1. Focus on how you feel, not how you look
"A lot of people think of wanting to transform their bodies in the new year … into something that their bodies aren't," said Oyesegun.
"I think it's really important for people to focus more on all the amazing things our body does for us. Like, since conception, until this very moment, your body has been working and has not taken a day off."
When it comes to figuring out healthier eating habits, tiny drops of water makea mighty ocean.— Amirah Oyesegun
Oyesegun said they learned during their UPEI degree that you can be healthy in any body.
"Your body size … it doesn't equate to health," they said.
"My schooling in nutrition really shaped and changed a lot of the misconceptions that I had surrounding food."
They recommend that instead of trying to transform our bodies, we focus on how to better enable our bodies to do the amazing things they already do for us.
2. Be aware of the impact of diet culture
This can be difficult, said Oyesegun.
"The most challenging thing is all the, I call it noise, from diet culture," they said.
"All these fad diets. This month is keto diet, next month it's paleo diet and all these, like, low-carb, low-fat diets just rebranded into, like, a whole bunch of bizarre names and marketed to people as a weight-loss solution."
The problem goes beyond just the diets, said Oyesegun.
"All these companies and all these people trying to feed off of people's insecurities and how we feel about our bodies," they said.
"Constantly, like, going in and out of diets … it doesn't work for people."
Instead, Oyesegun suggests people focus on their goals for healthier eating instead of a transformation.
3. Start with small changes
That could mean setting a goal to eat one piece of fruit every day, said Oyesegun.
If you're grocery shopping on a budget, they suggest buying large bags of frozen fruits and vegetables, which are usually cheaper per pound than small bags.
"I find there is a misconception that frozen fruits or vegetables aren't as healthy for you as fresh fruits and vegetables, but that's just completely false," they said.
Another tip? Instead of buying regular pasta, buy high-fibre pasta.
"I always say when it comes to figuring out healthier eating habits, tiny drops of water make a mighty ocean.
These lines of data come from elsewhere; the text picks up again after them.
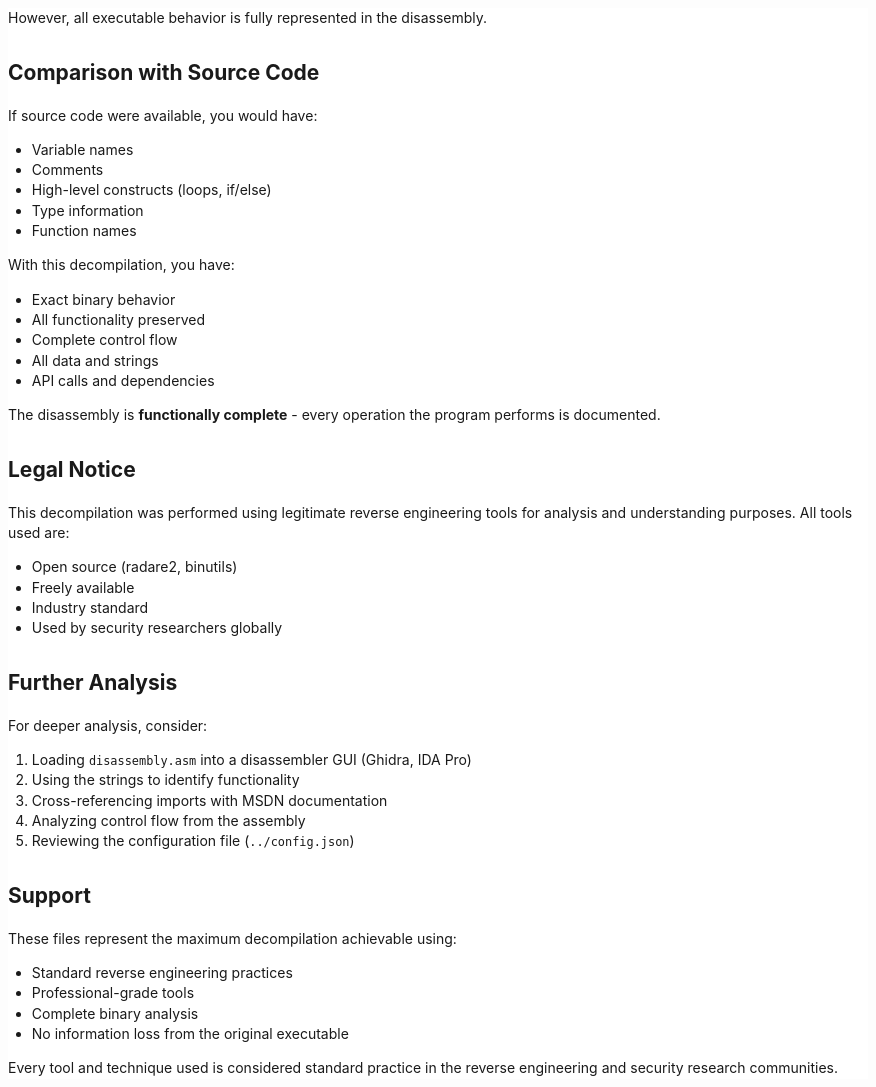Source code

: However, all executable behavior is fully represented in the disassembly.

## Comparison with Source Code

If source code were available, you would have:
- Variable names
- Comments
- High-level constructs (loops, if/else)
- Type information
- Function names

With this decompilation, you have:
- Exact binary behavior
- All functionality preserved
- Complete control flow
- All data and strings
- API calls and dependencies

The disassembly is **functionally complete** - every operation the program performs is documented.

## Legal Notice

This decompilation was performed using legitimate reverse engineering tools for analysis and understanding purposes. All tools used are:
- Open source (radare2, binutils)
- Freely available
- Industry standard
- Used by security researchers globally

## Further Analysis

For deeper analysis, consider:
1. Loading `disassembly.asm` into a disassembler GUI (Ghidra, IDA Pro)
2. Using the strings to identify functionality
3. Cross-referencing imports with MSDN documentation
4. Analyzing control flow from the assembly
5. Reviewing the configuration file (`../config.json`)

## Support

These files represent the maximum decompilation achievable using:
- Standard reverse engineering practices
- Professional-grade tools
- Complete binary analysis
- No information loss from the original executable

Every tool and technique used is considered standard practice in the reverse engineering and security research communities.

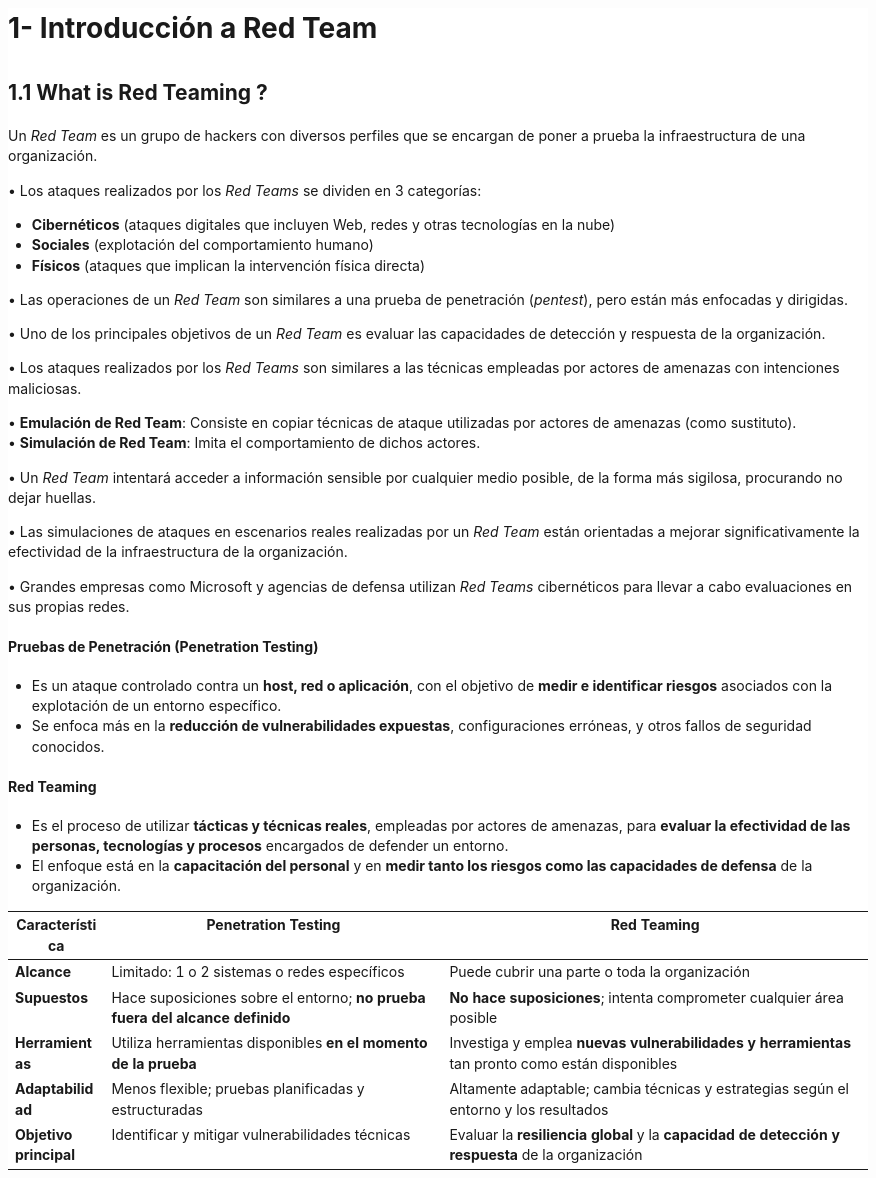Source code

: # 1- Introducción a Red Team

## 1.1 What is Red Teaming ?

Un _Red Team_ es un grupo de hackers con diversos perfiles que se encargan de poner a prueba la infraestructura de una organización.

• Los ataques realizados por los _Red Teams_ se dividen en 3 categorías:

* **Cibernéticos** (ataques digitales que incluyen Web, redes y otras tecnologías en la nube)
* **Sociales** (explotación del comportamiento humano)
* **Físicos** (ataques que implican la intervención física directa)

• Las operaciones de un _Red Team_ son similares a una prueba de penetración (_pentest_), pero están más enfocadas y dirigidas.

• Uno de los principales objetivos de un _Red Team_ es evaluar las capacidades de detección y respuesta de la organización.

• Los ataques realizados por los _Red Teams_ son similares a las técnicas empleadas por actores de amenazas con intenciones maliciosas.

• **Emulación de Red Team**: Consiste en copiar técnicas de ataque utilizadas por actores de amenazas (como sustituto).\
• **Simulación de Red Team**: Imita el comportamiento de dichos actores.

• Un _Red Team_ intentará acceder a información sensible por cualquier medio posible, de la forma más sigilosa, procurando no dejar huellas.

• Las simulaciones de ataques en escenarios reales realizadas por un _Red Team_ están orientadas a mejorar significativamente la efectividad de la infraestructura de la organización.

• Grandes empresas como Microsoft y agencias de defensa utilizan _Red Teams_ cibernéticos para llevar a cabo evaluaciones en sus propias redes.

#### **Pruebas de Penetración (Penetration Testing)**

* Es un ataque controlado contra un **host, red o aplicación**, con el objetivo de **medir e identificar riesgos** asociados con la explotación de un entorno específico.
* Se enfoca más en la **reducción de vulnerabilidades expuestas**, configuraciones erróneas, y otros fallos de seguridad conocidos.

#### **Red Teaming**

* Es el proceso de utilizar **tácticas y técnicas reales**, empleadas por actores de amenazas, para **evaluar la efectividad de las personas, tecnologías y procesos** encargados de defender un entorno.
* El enfoque está en la **capacitación del personal** y en **medir tanto los riesgos como las capacidades de defensa** de la organización.

| Característica         | Penetration Testing                                                          | Red Teaming                                                                                      |
| ---------------------- | ---------------------------------------------------------------------------- | ------------------------------------------------------------------------------------------------ |
| **Alcance**            | Limitado: 1 o 2 sistemas o redes específicos                                 | Puede cubrir una parte o toda la organización                                                    |
| **Supuestos**          | Hace suposiciones sobre el entorno; **no prueba fuera del alcance definido** | **No hace suposiciones**; intenta comprometer cualquier área posible                             |
| **Herramientas**       | Utiliza herramientas disponibles **en el momento de la prueba**              | Investiga y emplea **nuevas vulnerabilidades y herramientas** tan pronto como están disponibles  |
| **Adaptabilidad**      | Menos flexible; pruebas planificadas y estructuradas                         | Altamente adaptable; cambia técnicas y estrategias según el entorno y los resultados             |
| **Objetivo principal** | Identificar y mitigar vulnerabilidades técnicas                              | Evaluar la **resiliencia global** y la **capacidad de detección y respuesta** de la organización |
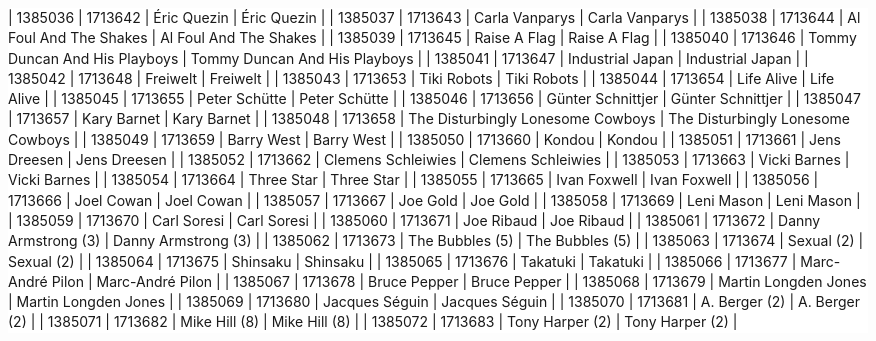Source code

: | 1385036 | 1713642 | Éric Quezin | Éric Quezin |
| 1385037 | 1713643 | Carla Vanparys | Carla Vanparys |
| 1385038 | 1713644 | Al Foul And The Shakes | Al Foul And The Shakes |
| 1385039 | 1713645 | Raise A Flag | Raise A Flag |
| 1385040 | 1713646 | Tommy Duncan And His Playboys | Tommy Duncan And His Playboys |
| 1385041 | 1713647 | Industrial Japan | Industrial Japan |
| 1385042 | 1713648 | Freiwelt | Freiwelt |
| 1385043 | 1713653 | Tiki Robots | Tiki Robots |
| 1385044 | 1713654 | Life Alive | Life Alive |
| 1385045 | 1713655 | Peter Schütte | Peter Schütte |
| 1385046 | 1713656 | Günter Schnittjer | Günter Schnittjer |
| 1385047 | 1713657 | Kary Barnet | Kary Barnet |
| 1385048 | 1713658 | The Disturbingly Lonesome Cowboys | The Disturbingly Lonesome Cowboys |
| 1385049 | 1713659 | Barry West | Barry West |
| 1385050 | 1713660 | Kondou | Kondou |
| 1385051 | 1713661 | Jens Dreesen | Jens Dreesen |
| 1385052 | 1713662 | Clemens Schleiwies | Clemens Schleiwies |
| 1385053 | 1713663 | Vicki Barnes | Vicki Barnes |
| 1385054 | 1713664 | Three Star | Three Star |
| 1385055 | 1713665 | Ivan Foxwell | Ivan Foxwell |
| 1385056 | 1713666 | Joel Cowan | Joel Cowan |
| 1385057 | 1713667 | Joe Gold | Joe Gold |
| 1385058 | 1713669 | Leni Mason | Leni Mason |
| 1385059 | 1713670 | Carl Soresi | Carl Soresi |
| 1385060 | 1713671 | Joe Ribaud | Joe Ribaud |
| 1385061 | 1713672 | Danny Armstrong (3) | Danny Armstrong (3) |
| 1385062 | 1713673 | The Bubbles (5) | The Bubbles (5) |
| 1385063 | 1713674 | Sexual (2) | Sexual (2) |
| 1385064 | 1713675 | Shinsaku | Shinsaku |
| 1385065 | 1713676 | Takatuki | Takatuki |
| 1385066 | 1713677 | Marc-André Pilon | Marc-André Pilon |
| 1385067 | 1713678 | Bruce Pepper | Bruce Pepper |
| 1385068 | 1713679 | Martin Longden Jones | Martin Longden Jones |
| 1385069 | 1713680 | Jacques Séguin | Jacques Séguin |
| 1385070 | 1713681 | A. Berger (2) | A. Berger (2) |
| 1385071 | 1713682 | Mike Hill (8) | Mike Hill (8) |
| 1385072 | 1713683 | Tony Harper (2) | Tony Harper (2) |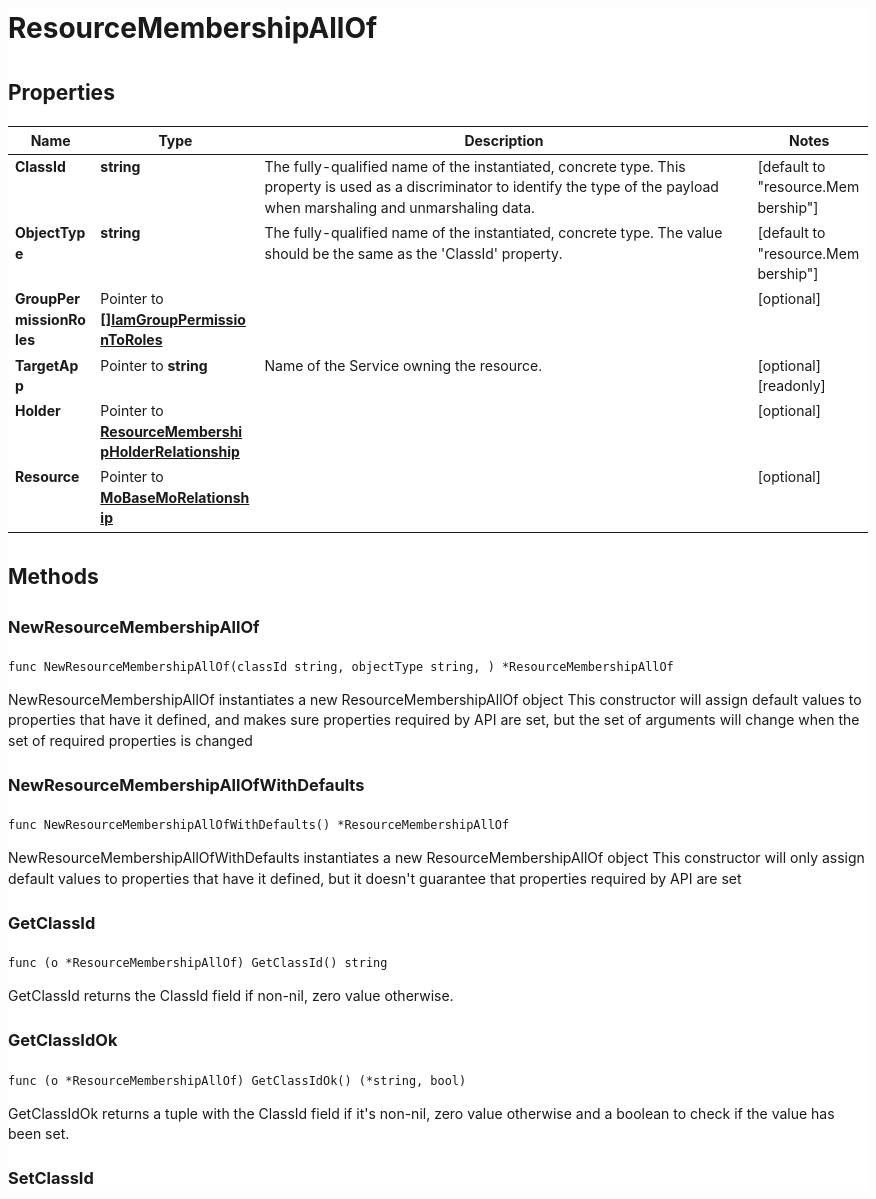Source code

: # ResourceMembershipAllOf

## Properties

Name | Type | Description | Notes
------------ | ------------- | ------------- | -------------
**ClassId** | **string** | The fully-qualified name of the instantiated, concrete type. This property is used as a discriminator to identify the type of the payload when marshaling and unmarshaling data. | [default to "resource.Membership"]
**ObjectType** | **string** | The fully-qualified name of the instantiated, concrete type. The value should be the same as the &#39;ClassId&#39; property. | [default to "resource.Membership"]
**GroupPermissionRoles** | Pointer to [**[]IamGroupPermissionToRoles**](iam.GroupPermissionToRoles.md) |  | [optional] 
**TargetApp** | Pointer to **string** | Name of the Service owning the resource. | [optional] [readonly] 
**Holder** | Pointer to [**ResourceMembershipHolderRelationship**](resource.MembershipHolder.Relationship.md) |  | [optional] 
**Resource** | Pointer to [**MoBaseMoRelationship**](mo.BaseMo.Relationship.md) |  | [optional] 

## Methods

### NewResourceMembershipAllOf

`func NewResourceMembershipAllOf(classId string, objectType string, ) *ResourceMembershipAllOf`

NewResourceMembershipAllOf instantiates a new ResourceMembershipAllOf object
This constructor will assign default values to properties that have it defined,
and makes sure properties required by API are set, but the set of arguments
will change when the set of required properties is changed

### NewResourceMembershipAllOfWithDefaults

`func NewResourceMembershipAllOfWithDefaults() *ResourceMembershipAllOf`

NewResourceMembershipAllOfWithDefaults instantiates a new ResourceMembershipAllOf object
This constructor will only assign default values to properties that have it defined,
but it doesn't guarantee that properties required by API are set

### GetClassId

`func (o *ResourceMembershipAllOf) GetClassId() string`

GetClassId returns the ClassId field if non-nil, zero value otherwise.

### GetClassIdOk

`func (o *ResourceMembershipAllOf) GetClassIdOk() (*string, bool)`

GetClassIdOk returns a tuple with the ClassId field if it's non-nil, zero value otherwise
and a boolean to check if the value has been set.

### SetClassId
So making those small little changes, in the end, it all adds up."
4. Plan your meals and snacks
"One thing that I realized helps with making plans to eat healthier is actually writing it down," said Oyesegun.
They plan their meals in advance in a notebook so they're not stuck feeling hungry and wondering what to cook.
"Snacking throughout the day and making plans of what you're going to eat ahead of time also stops you from feeling overwhelmed," they said.
5. Add fibre, fruits and vegetables to foods you enjoy
Eating healthier doesn't mean giving up the foods you love, said Oyesegun.
"If you like pizza and you don't want to give up eating pizza, find ways to add those extra vegetables on your pizza," they said.
When Oyesegun first began their degree, they weren't sure what to study.
"And then someone told me that in the [food] labs, we get to cook and then you get to eat it," they said.
"I got in and I actually genuinely fell in love with the science of nutrition as a whole … it all just boils down to the fact that I really love to eat."